NVIDIA K2 on VMware vSphere 6 crash
Today I was working for a customer that is having issues in their VDI environment. I thought, as twitter won’t let me write books larger then 140 characters, to make a post about it. So a short post about an issue that is bugging a customer and me. The issue revolves around NVIDIA and VMware so far.
The environment is a VMware vSphere 6 environment with a couple of hosts where some are designated for normal VDI work and some for advanced or even power VDI GPU users. The environment is a VMware Horizon 7 VDI desktop where several desktops are fitted with a NVIDIA K2 Q240 profile. The desktops are non-persistent and VMware UEM is used to manage the user.
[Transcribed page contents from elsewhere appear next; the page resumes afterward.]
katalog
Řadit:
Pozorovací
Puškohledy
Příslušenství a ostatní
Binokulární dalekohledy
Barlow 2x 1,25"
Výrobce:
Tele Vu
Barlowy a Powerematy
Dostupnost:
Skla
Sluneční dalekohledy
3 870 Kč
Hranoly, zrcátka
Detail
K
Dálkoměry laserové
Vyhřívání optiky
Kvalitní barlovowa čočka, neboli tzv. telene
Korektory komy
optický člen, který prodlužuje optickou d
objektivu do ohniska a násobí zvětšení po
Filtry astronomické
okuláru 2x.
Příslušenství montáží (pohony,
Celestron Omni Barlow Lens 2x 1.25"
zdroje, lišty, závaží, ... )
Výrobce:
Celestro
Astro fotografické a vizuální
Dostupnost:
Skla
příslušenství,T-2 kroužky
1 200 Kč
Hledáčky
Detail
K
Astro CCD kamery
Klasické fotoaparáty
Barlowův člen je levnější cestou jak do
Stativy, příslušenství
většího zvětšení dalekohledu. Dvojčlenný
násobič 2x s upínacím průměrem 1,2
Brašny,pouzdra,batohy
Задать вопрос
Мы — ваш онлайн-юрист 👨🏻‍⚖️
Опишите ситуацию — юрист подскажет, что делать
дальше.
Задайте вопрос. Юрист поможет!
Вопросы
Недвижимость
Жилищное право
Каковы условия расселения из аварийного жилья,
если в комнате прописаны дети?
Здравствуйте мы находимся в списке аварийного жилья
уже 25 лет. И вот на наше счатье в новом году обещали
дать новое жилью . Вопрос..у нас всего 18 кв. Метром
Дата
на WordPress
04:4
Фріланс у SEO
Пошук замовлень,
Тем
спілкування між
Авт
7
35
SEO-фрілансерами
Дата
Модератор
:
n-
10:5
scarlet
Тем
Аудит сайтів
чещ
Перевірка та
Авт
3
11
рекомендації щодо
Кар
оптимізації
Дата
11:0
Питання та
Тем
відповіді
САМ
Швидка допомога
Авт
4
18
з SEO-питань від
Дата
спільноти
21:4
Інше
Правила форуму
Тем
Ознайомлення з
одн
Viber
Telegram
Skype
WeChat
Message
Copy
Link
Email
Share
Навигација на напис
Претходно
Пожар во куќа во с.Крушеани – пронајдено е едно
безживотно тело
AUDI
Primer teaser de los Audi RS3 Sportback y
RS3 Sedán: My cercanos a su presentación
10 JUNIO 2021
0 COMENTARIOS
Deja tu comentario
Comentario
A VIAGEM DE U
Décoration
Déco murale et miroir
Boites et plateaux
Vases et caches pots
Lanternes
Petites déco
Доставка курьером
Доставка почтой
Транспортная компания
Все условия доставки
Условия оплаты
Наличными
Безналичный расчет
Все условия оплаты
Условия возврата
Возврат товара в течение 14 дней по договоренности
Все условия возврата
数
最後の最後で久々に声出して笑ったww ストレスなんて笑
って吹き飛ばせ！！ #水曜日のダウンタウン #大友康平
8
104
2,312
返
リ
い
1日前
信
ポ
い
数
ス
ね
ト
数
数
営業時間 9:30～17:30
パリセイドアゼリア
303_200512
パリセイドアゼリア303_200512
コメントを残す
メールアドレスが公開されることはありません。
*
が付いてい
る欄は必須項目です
Users are engineers designing so they need the power and the desktop.
The issue is that since a couple of weeks the users are experiencing disconnects and after that a inability to reconnect to the desktop. This disconnect is not a random something but happens to all virtual machines on the host. Some might say the host has lost connection but it hasn’t. Others might argue that it’s just a loss of network and you could reconnect when that is up again, but that’s also not true.
User can’t reconnect after that, so a whole host of VDI desktops is running fine but user are not able to connect. When I say the desktops are running fine I mean we can browse to the desktop, search files, execute remote command anything. What the desktop is lacking is video which has crashed somehow. We have a couple of hosts running and not all have a NVIDIA GPU for not all users are engineers. The host without the GPU is running fine, no crashes (fingers crossed) so far. Also when the issue occurs on the other host (never on all of them at once) the normal VDI host is doing just fine.
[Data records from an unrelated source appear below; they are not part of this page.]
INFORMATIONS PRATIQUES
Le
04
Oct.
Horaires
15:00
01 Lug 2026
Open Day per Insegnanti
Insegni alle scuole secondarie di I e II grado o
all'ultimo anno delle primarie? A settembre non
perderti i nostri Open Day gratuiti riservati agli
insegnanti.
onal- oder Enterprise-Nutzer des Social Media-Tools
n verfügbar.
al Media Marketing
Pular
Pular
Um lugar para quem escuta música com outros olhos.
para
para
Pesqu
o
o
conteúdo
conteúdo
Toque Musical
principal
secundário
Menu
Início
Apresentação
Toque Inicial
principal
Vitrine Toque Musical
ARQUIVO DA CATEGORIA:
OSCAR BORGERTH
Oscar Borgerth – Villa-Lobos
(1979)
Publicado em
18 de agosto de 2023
There are not much errors or info to play with, we found this one at the vCenter event tab.. first a lot of disconnected messages showing that something is disconnected from the machine, next a message that some plugin couldn’t be loaded. It refers to the NVIDIA K240Q
ssh’n into the host and running nvidia-smi, one is at 99%… the rest is doing nothing… seems not related to Nvidia looking at this screen.
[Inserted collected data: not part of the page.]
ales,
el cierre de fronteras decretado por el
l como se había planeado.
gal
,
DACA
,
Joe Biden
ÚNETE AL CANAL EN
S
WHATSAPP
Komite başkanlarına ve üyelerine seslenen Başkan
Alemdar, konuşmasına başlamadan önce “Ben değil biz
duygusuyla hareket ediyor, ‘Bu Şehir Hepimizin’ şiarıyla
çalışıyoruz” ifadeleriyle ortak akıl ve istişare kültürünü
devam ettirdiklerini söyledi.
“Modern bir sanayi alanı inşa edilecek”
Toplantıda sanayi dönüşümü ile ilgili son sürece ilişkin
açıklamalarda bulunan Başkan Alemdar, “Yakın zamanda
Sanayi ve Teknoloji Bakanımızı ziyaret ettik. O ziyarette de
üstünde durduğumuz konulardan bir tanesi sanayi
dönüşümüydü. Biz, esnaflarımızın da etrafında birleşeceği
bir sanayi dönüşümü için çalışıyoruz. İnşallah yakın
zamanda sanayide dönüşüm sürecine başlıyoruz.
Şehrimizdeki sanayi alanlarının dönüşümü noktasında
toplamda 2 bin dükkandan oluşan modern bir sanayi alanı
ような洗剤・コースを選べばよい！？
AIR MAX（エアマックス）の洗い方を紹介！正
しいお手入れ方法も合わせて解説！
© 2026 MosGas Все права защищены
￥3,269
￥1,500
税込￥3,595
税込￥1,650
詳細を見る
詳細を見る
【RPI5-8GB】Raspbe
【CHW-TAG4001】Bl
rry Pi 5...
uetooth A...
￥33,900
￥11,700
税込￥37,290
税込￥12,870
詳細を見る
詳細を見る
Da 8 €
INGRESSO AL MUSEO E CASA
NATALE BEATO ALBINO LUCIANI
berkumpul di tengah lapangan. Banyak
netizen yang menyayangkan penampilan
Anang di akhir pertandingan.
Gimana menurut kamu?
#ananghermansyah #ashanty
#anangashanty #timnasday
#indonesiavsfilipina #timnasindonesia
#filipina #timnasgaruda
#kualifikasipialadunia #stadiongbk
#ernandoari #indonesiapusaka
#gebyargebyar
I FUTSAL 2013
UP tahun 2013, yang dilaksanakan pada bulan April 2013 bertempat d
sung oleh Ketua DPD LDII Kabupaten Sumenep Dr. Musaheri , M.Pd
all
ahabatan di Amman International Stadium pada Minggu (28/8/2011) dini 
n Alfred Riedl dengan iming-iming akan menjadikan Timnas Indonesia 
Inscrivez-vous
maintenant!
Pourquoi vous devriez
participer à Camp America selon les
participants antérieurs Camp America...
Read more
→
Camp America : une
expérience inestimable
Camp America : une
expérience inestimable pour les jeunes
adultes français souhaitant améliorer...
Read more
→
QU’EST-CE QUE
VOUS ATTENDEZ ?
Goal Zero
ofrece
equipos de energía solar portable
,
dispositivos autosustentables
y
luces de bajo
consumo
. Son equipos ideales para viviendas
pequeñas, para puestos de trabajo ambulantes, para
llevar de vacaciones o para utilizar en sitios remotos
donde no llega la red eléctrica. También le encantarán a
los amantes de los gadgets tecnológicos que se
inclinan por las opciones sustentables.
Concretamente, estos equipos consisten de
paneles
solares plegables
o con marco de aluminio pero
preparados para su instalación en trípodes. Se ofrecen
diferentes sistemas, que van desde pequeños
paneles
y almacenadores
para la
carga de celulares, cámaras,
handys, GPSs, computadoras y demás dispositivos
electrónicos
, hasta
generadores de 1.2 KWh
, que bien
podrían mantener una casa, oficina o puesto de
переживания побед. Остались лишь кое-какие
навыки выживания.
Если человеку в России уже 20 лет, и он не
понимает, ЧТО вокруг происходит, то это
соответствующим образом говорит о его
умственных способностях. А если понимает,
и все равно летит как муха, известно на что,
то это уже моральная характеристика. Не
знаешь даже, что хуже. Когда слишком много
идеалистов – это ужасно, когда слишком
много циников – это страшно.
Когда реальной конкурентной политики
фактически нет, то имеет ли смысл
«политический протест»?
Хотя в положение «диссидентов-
Haven’t found one yet, in contact with NVIDIA (Thanks Rachel), VMware and a number of people in the community giving good thoughts. So far we know our drivers are not the latest, so we will update them asap but it seems that something else has to be the issue, can’t just be a driver that suddenly decides I’m done with it after functioning fine for months.
our drivers by the way are: 362.56_grid_win10_64bit_english for Windows 10 and the NVIDIA-vGPU-kepler-VMware_ESXi_6.0_Host_Driver_361.45.09-1OEM.600.0.0.2494585.vib for the host. The environment is not changing that rapidly, they are a solid customer with a small IT department that want a solid solution. This is our quest we are on, any thoughts bring them on.